Model training, validation, and testing

In the SFMs, four lesions and two normal features were trained on separate Mask R-CNNs to create a model for each lesion and normal feature. The MFM was created as a single model by learning all four lesions and two normal features in one Mask R-CNN. The hyperparameters applied for training are presented in Table 2. The default settings of the Matterport package were used for all configurations, except for five parameters that were customized to fit the hepatic injury dataset. IMAGE_PER_GPU was used to simultaneously analyze four images, and the training utilized four GPUs. The 448 × 448 image size was determined from IMAGE_MAX_DIM and IMAGE_MIN_DIM based on the size of the slide image. The instance classification accuracy threshold, which was called DETECTION_MIN_CONFIDENCE, was set at 0.5. For determination of the Mask R-CNN loss (total loss), we summed the losses (including the smooth L1 loss for the bounding box, the sparse softmax cross-entropy loss for the label, and the binary cross-entropy loss for the mask). To verify the model performance, the mAP was calculated based on the intersection of the precision, union (IoU), and recall values. The IoU value, which was calculated according to a previous report19, reflects the ratio of the area overlaid by the union of the predictions to that overlaid by the ground truth. The mAP value, which reflects model accuracy, was generated. We used the transformed mAP, which goes to 0 when an image is identified as containing a misprediction. This transformation was used to analyze the error cases in more detail, investigate the basis for correct and incorrect predictions, and evaluate the model performance more strictly.
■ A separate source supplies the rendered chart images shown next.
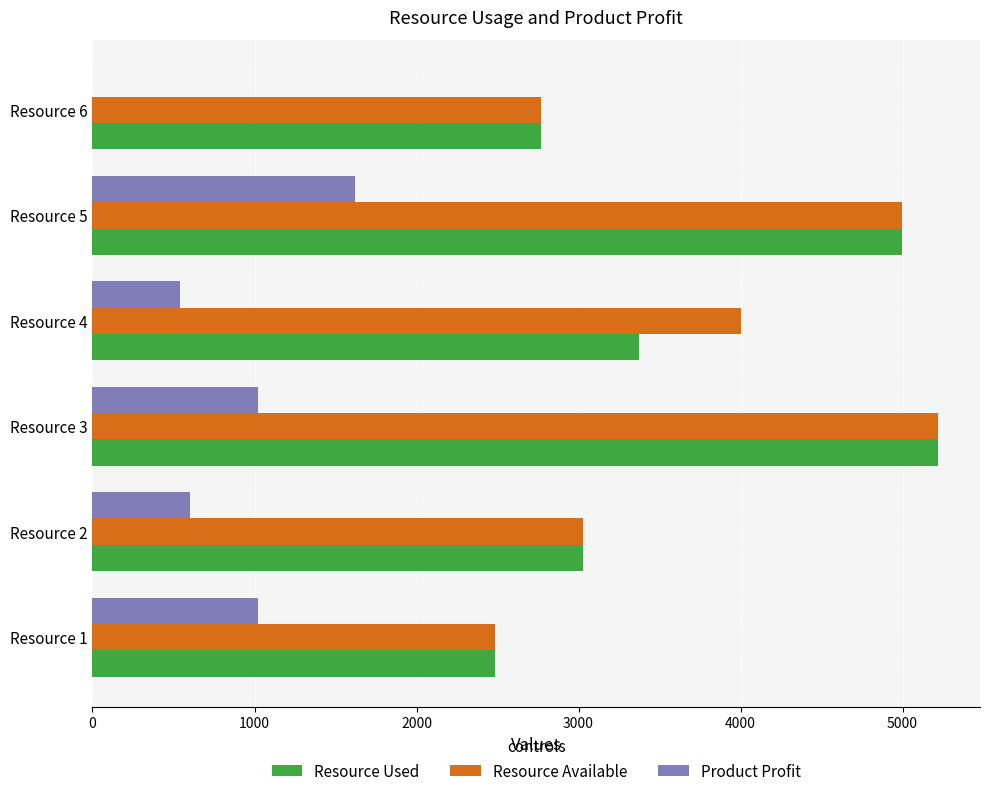

Where is Resource Available nearest to the value 3852?

Resource 4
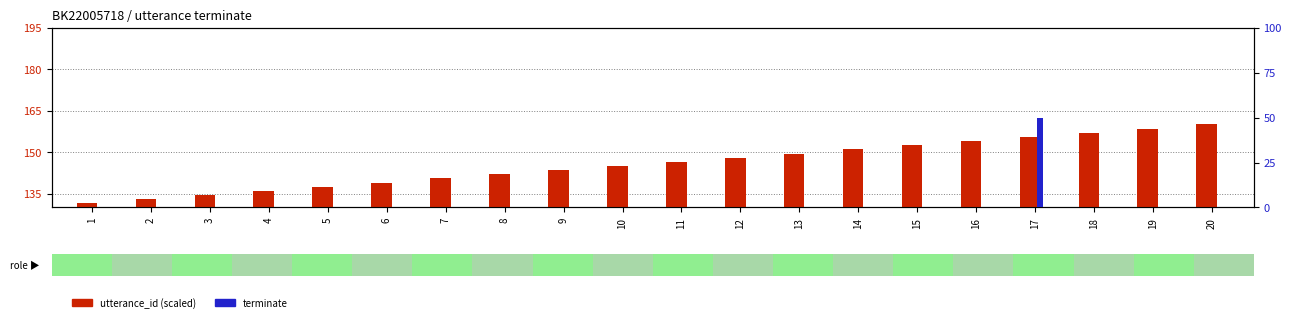

How many bars are there in each group?

2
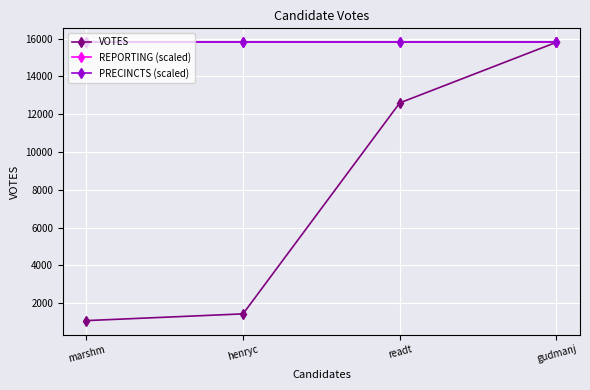

Is the value of PRECINCTS (scaled) at gudmanj greater than the value of VOTES at gudmanj?

No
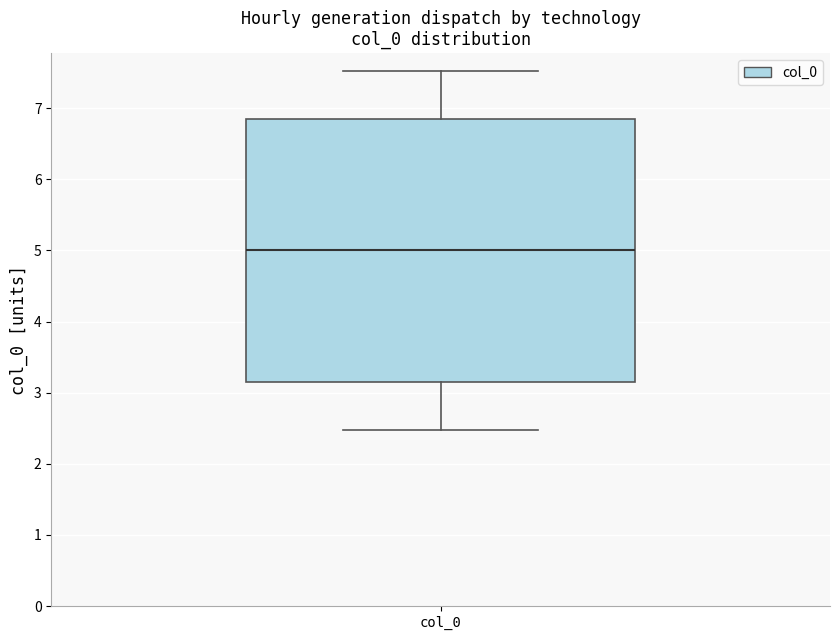

Transcribe this box plot: give where the median line is, the range the box spans, and where the two whiskers end, as read against the y-axis. The values are not printed on the chart, so give them approximately, as read against the axis.

median 5.0, box 3.1 to 6.9, whiskers 2.5 to 7.5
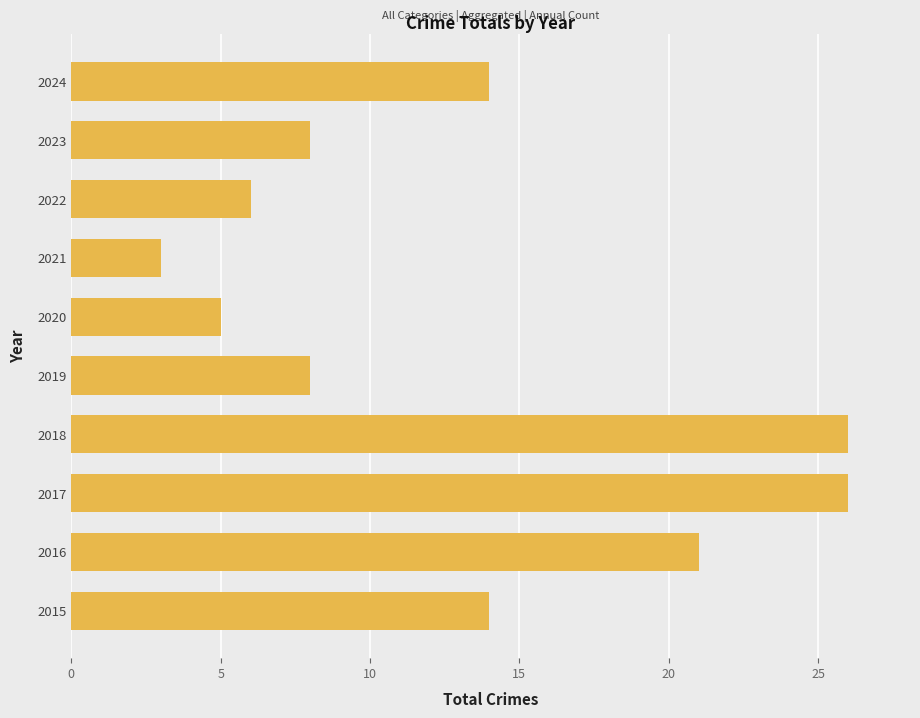

Are the bars horizontal?

Yes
Table 2 Hyperparameters used in Mask R-CNN training of single- and multiple-finding models.

Slide image confirmation

One-hundred slide images were used as the confirmation set. Each slide image, which was 10,752 × 10,752 pixels and had not been used during the training, was cropped by Aperio Image Scope version 12.4.0 (Leica Biosystems, USA) from whole-slide images that were scanned by an Aperio ScanScope XT (Leica Biosystems, USA) using a 20 × objective and bright-field illumination. Before being submitted for confirmation, each hepatic lesion, normal feature, and tissue type was annotated by an accredited toxicologic pathologist; this was used as the ground truth that would later be compared with the algorithm-based prediction. The ground-truth annotations for all lesions and normal features were applied using VGG Image annotator 2.0.1.0 (Visual Geometry Group, Oxford University, UK), as described for the annotation of findings used in model training. The annotated areas were calculated based on pixel counting. Each cropped slide image was divided into tile images of 448 × 448 pixels. The trained algorithm was used to predict each hepatic lesion and normal feature, and the prediction mask-bearing cropped images were merged into an overall slide image. Linear regression was used to compare the calculated prediction mask areas with the ground truth annotated areas. The histopathological annotations used to label the images are shown in Supplementary material S6.